Entretanto, McMurphy ríe. Con el cuerpo cada vez más inclinado sobre el techo del camarote, deja que sus carcajadas se propaguen sobre el mar: se ríe de la chica, de los muchachos, de George, de mí con mi dedo ensangrentado en la boca, del capitán que se ha quedado en el muelle y del tipo de la bicicleta y de los empleados de la gasolinera y de las cinco mil casas y de la Gran Enfermera, de todo, en fin. Porque sabe que es preciso reírse de las cosas para mantener el equilibrio, para impedir que el mundo acabe enloqueciéndote. Sabe que las cosas tienen su lado triste; sabe que me escuece el pulgar y que su amiguita se ha lastimado el pecho y que el doctor ha perdido las gafas, pero no quiere que el dolor empañe el humor, lo mismo que no permitiría que el humor empañase el dolor.
Advierto que Harding se ha dejado caer junto a McMurphy y también se ríe. Y Scanlon ríe en el fondo de la barca. Se ríen de ellos mismos y también de los demás. Y la chica, con los ojos aún llenos de lágrimas, mientras mira alternativamente el seno blanco y el otro enrojecido, también empieza a reírse. Y Sefelt y el doctor y todos reímos.

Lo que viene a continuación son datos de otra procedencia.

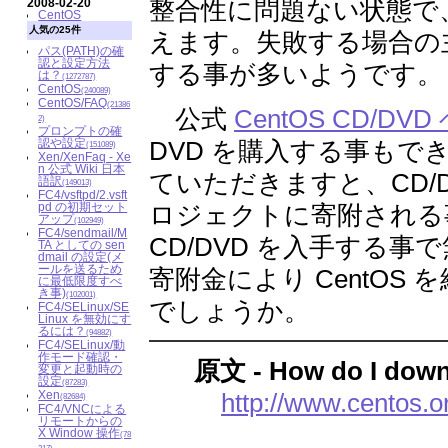
整合性に問題ない状態で
2008-02-20
CentOS
人気の25件
えます。失敗する場合の主
パス(PATH)の確
認と設定方法
する事が多いようです。
は？
(1272787)
CentOS
(240089)
CentOS/FAQ
(21386
公式
CentOS CD/DV
2)
プロンプトの確
認や設定
DVD を購入する事もでき
(151089)
Xen/XenFaq - Xe
n 公式 Wiki 日本
ていただきますと、CD/D
語訳
(149013)
FC4/vsftpd/2.vsft
pd の初期セット
ロジェクトに寄附される
アップ
(102949)
FC4/sendmail/M
CD/DVD を入手する
TA としての sen
dmail の設定(メ
ールを送るため
寄附金により CentO
に最低限度すべ
き事)
(102001)
でしょうか。
FC4/SELinux/SE
Linux を無効にす
るには？
(94882)
FC4/SELinux/動
作モード確認・
原文 - How do I down
変更と起動時の
設定
(87283)
Xen
http://www.centos.
(82684)
FC4/VNCによる
リモートからの
X Window 操作
(78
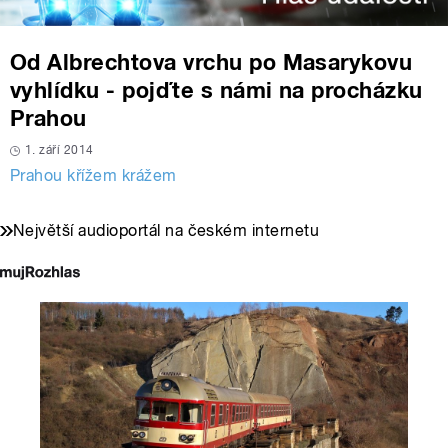
Od Albrechtova vrchu po Masarykovu
vyhlídku - pojďte s námi na procházku
Prahou
1. září 2014
Prahou křížem krážem
Největší audioportál na českém internetu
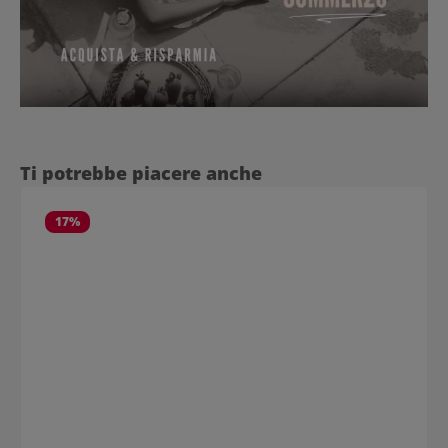
Salta la galleria dei prodotti
Ti potrebbe piacere anche
17
%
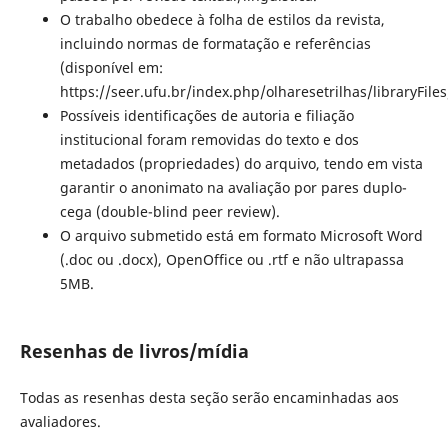
O trabalho obedece à folha de estilos da revista,
incluindo normas de formatação e referências
(disponível em:
https://seer.ufu.br/index.php/olharesetrilhas/libraryFil
Possíveis identificações de autoria e filiação
institucional foram removidas do texto e dos
metadados (propriedades) do arquivo, tendo em vista
garantir o anonimato na avaliação por pares duplo-
cega (double-blind peer review).
O arquivo submetido está em formato Microsoft Word
(.doc ou .docx), OpenOffice ou .rtf e não ultrapassa
5MB.
Resenhas de livros/mídia
Todas as resenhas desta seção serão encaminhadas aos
avaliadores.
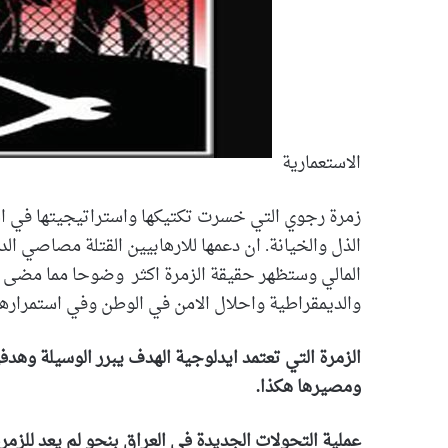
الاستعمارية
زمرة رجوي التي خسرت تكتيكها واستراتيجيتها في ال
الذل والخيانة. ان دعمها للارهابيين القتلة مصاصي الد
المالي وستظهر حقيقة الزمرة اكثر وضوحا مما مضى ف
والديمقراطية واحلال الامن في الوطن وفي استمراره
الزمرة التي تعتمد ايدلوجية الهدف يبرر الوسيلة وهدف
ومصيرها هكذا.
عملية التحولات الجديدة في العراق بنحو لم يعد للزمرة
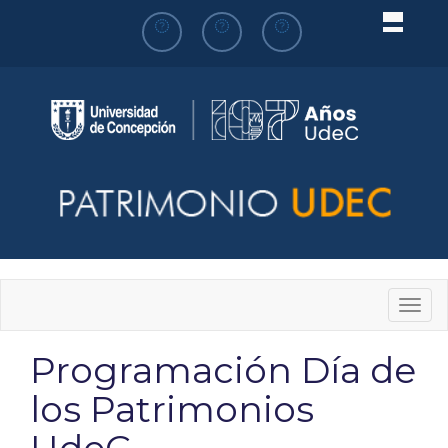
Pasar
al
contenido
principal
Togg
navig
Programación Día de
los Patrimonios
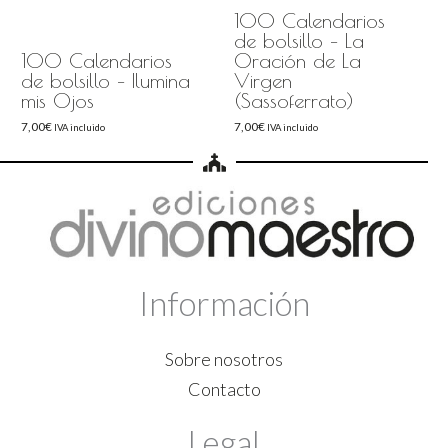
100 Calendarios
de bolsillo – La
100 Calendarios
Oración de La
de bolsillo – Ilumina
Virgen
mis Ojos
(Sassoferrato)
7,00
€
7,00
€
IVA incluido
IVA incluido
Información
Sobre nosotros
Contacto
Legal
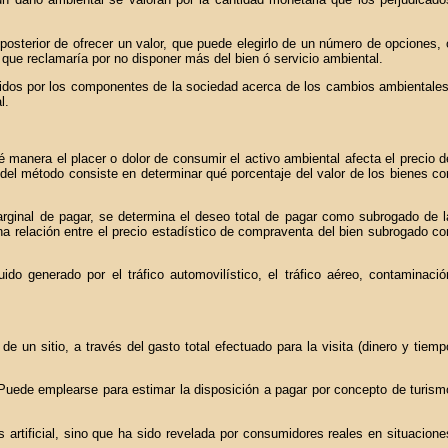
o posterior de ofrecer un valor, que puede elegirlo de un número de opciones, 
 que reclamaría por no disponer más del bien ó servicio ambiental.
bidos por los componentes de la sociedad acerca de los cambios ambientales
l.
manera el placer o dolor de consumir el activo ambiental afecta el precio d
del método consiste en determinar qué porcentaje del valor de los bienes co
arginal de pagar, se determina el deseo total de pagar como subrogado de l
 relación entre el precio estadístico de compraventa del bien subrogado co
o generado por el tráfico automovilístico, el tráfico aéreo, contaminació
e un sitio, a través del gasto total efectuado para la visita (dinero y tiemp
Puede emplearse para estimar la disposición a pagar por concepto de turism
 artificial, sino que ha sido revelada por consumidores reales en situacione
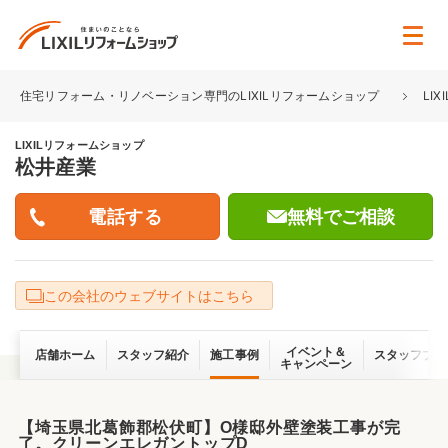
住宅リフォーム・リノベーション専門のLIXILリフォームショップ
LI
LIXILリフォームショップ
松井産業
無料でご相談
この会社のウェブサイトはこちら
イベント＆
店舗ホーム
スタッフ紹介
施工事例
スタッフブロ
キャンペーン
【埼玉県北葛飾郡松伏町】O様邸外壁塗装工事が完
了。クリーンエレガントップD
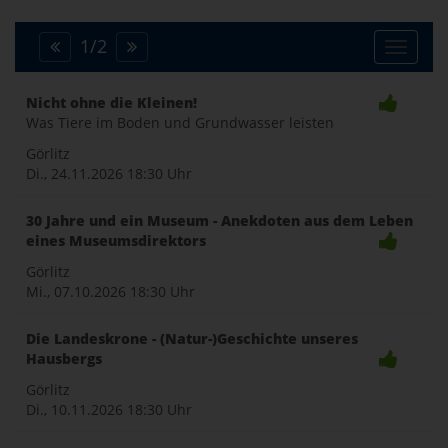
1
/
2
Toggle
Nicht ohne die Kleinen!
Was Tiere im Boden und Grundwasser leisten
naviga
Görlitz
Di., 24.11.2026
18:30 Uhr
30 Jahre und ein Museum - Anekdoten aus dem Leben
eines Museumsdirektors
Görlitz
Mi., 07.10.2026
18:30 Uhr
Die Landeskrone - (Natur-)Geschichte unseres
Hausbergs
Görlitz
Di., 10.11.2026
18:30 Uhr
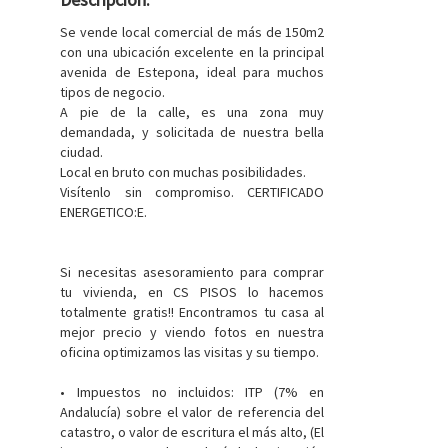
Se vende local comercial de más de 150m2
con una ubicación excelente en la principal
avenida de Estepona, ideal para muchos
tipos de negocio.
A pie de la calle, es una zona muy
demandada, y solicitada de nuestra bella
ciudad.
Local en bruto con muchas posibilidades.
Visítenlo sin compromiso. CERTIFICADO
ENERGETICO:E.
Si necesitas asesoramiento para comprar
tu vivienda, en CS PISOS lo hacemos
totalmente gratis!! Encontramos tu casa al
mejor precio y viendo fotos en nuestra
oficina optimizamos las visitas y su tiempo.
• Impuestos no incluidos: ITP (7% en
Andalucía) sobre el valor de referencia del
catastro, o valor de escritura el más alto, (El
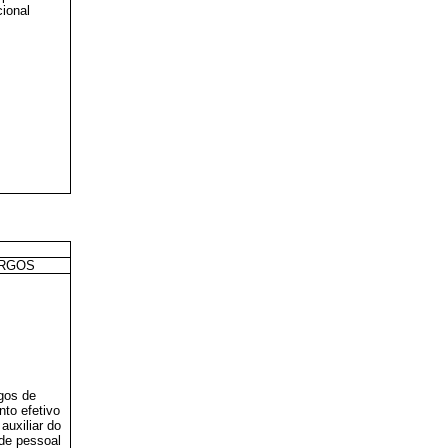
ional
RGOS
gos de
nto efetivo
 auxiliar do
de pessoal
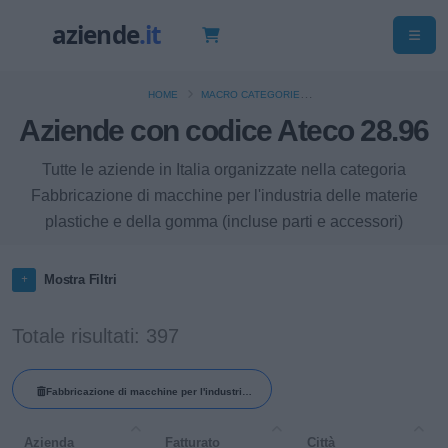
HOME
MACRO CATEGORIE
Aziende con codice Ateco 28.96
FABBRICAZIONE DI MACCHINARI ED APPARECCHIATURE NCA
Tutte le aziende in Italia organizzate nella categoria
Fabbricazione di macchine per l'industria delle materie
plastiche e della gomma (incluse parti e accessori)
Mostra Filtri
Totale risultati: 397
Fabbricazione di macchine per l'industria
delle materie plastiche e della gomma
Azienda
Fatturato
Città
(incluse parti e accessori)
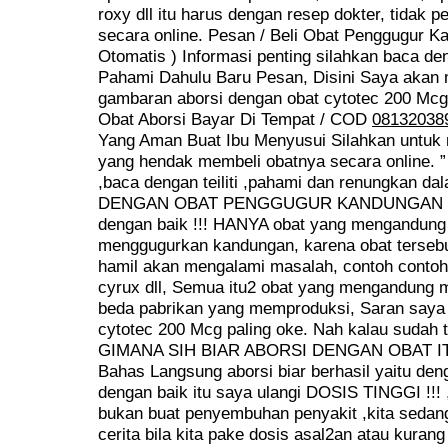
roxy dll itu harus dengan resep dokter, tidak p
secara online. Pesan / Beli Obat Penggugur K
Otomatis ) Informasi penting silahkan baca deng
Pahami Dahulu Baru Pesan, Disini Saya akan
gambaran aborsi dengan obat cytotec 200 Mcg 
Obat Aborsi Bayar Di Tempat / COD
08132038
Yang Aman Buat Ibu Menyusui Silahkan untuk
yang hendak membeli obatnya secara online.
,baca dengan teiliti ,pahami dan renungkan d
DENGAN OBAT PENGGUGUR KANDUNGAN CY
dengan baik !!! HANYA obat yang mengandung 
menggugurkan kandungan, karena obat tersebut
hamil akan mengalami masalah, contoh contoh 
cyrux dll, Semua itu2 obat yang mengandung 
beda pabrikan yang memproduksi, Saran saya
cytotec 200 Mcg paling oke. Nah kalau sudah 
GIMANA SIH BIAR ABORSI DENGAN OBAT I
Bahas Langsung aborsi biar berhasil yaitu den
dengan baik itu saya ulangi DOSIS TINGGI !!!
bukan buat penyembuhan penyakit ,kita sedan
cerita bila kita pake dosis asal2an atau kurang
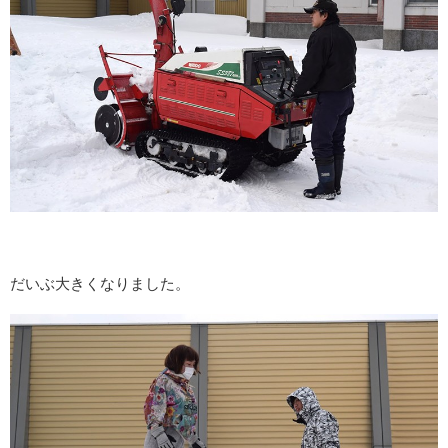
だいぶ大きくなりました。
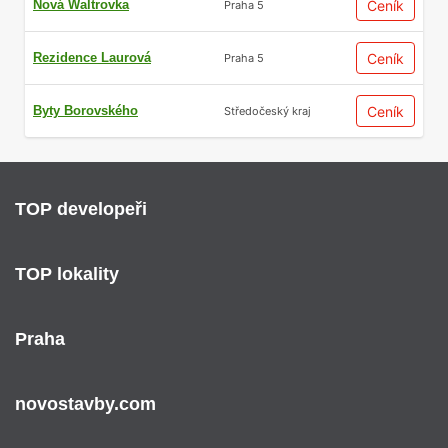
Nová Waltrovka
Ceník
Praha 5
Rezidence Laurová
Ceník
Praha 5
Byty Borovského
Ceník
Středočeský kraj
TOP developeři
TOP lokality
Praha
novostavby.com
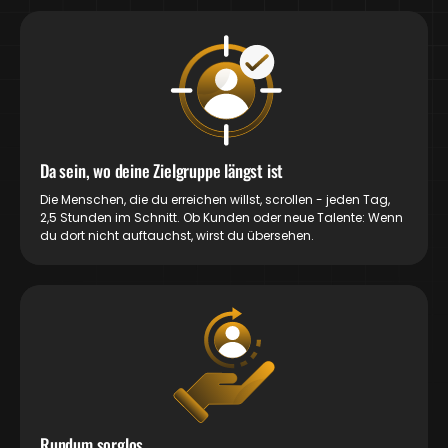
Da sein, wo deine Zielgruppe längst ist
Die Menschen, die du erreichen willst, scrollen - jeden Tag,
2,5 Stunden im Schnitt. Ob Kunden oder neue Talente: Wenn
du dort nicht auftauchst, wirst du übersehen.
Rundum sorglos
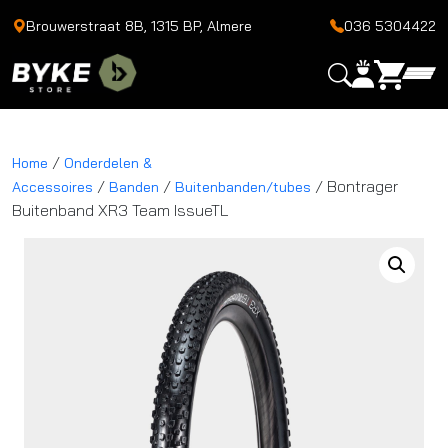
Brouwerstraat 8B, 1315 BP, Almere
036 5304422
/
Home
Onderdelen &
/
/
/ Bontrager
Accessoires
Banden
Buitenbanden/tubes
Buitenband XR3 Team IssueTL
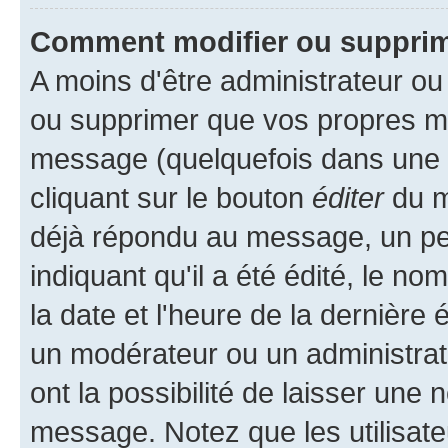
Comment modifier ou suppri
A moins d'être administrateur o
ou supprimer que vos propres m
message (quelquefois dans une d
cliquant sur le bouton
éditer
du m
déjà répondu au message, un pet
indiquant qu'il a été édité, le nom
la date et l'heure de la dernière
un modérateur ou un administrat
ont la possibilité de laisser une n
message. Notez que les utilisat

Comenzó suavemente y fue adquiriendo cada vez más fuerza, mientras los hombres se iban creciendo y creciendo. Yo los observaba, metido entre ellos, riendo con ellos… y, sin embargo, no completamente con ellos. Estaba fuera de la barca, el viento me encumbraba sobre las aguas y cuando bajaba la vista me veía allí abajo con los otros muchachos, veía la barca que se balanceaba en medio de las zambullidas de los pájaros, veía a McMurphy rodeado de su grupo de doce y veía cómo ellos, nosotros, iban esparciendo sus carcajadas tintineantes en círculos cada vez más amplios sobre las aguas, más y más amplios, hasta que la risa rompió contra las playas de toda la costa, contra las playas de todas las costas, oleada, tras oleada, tras oleada.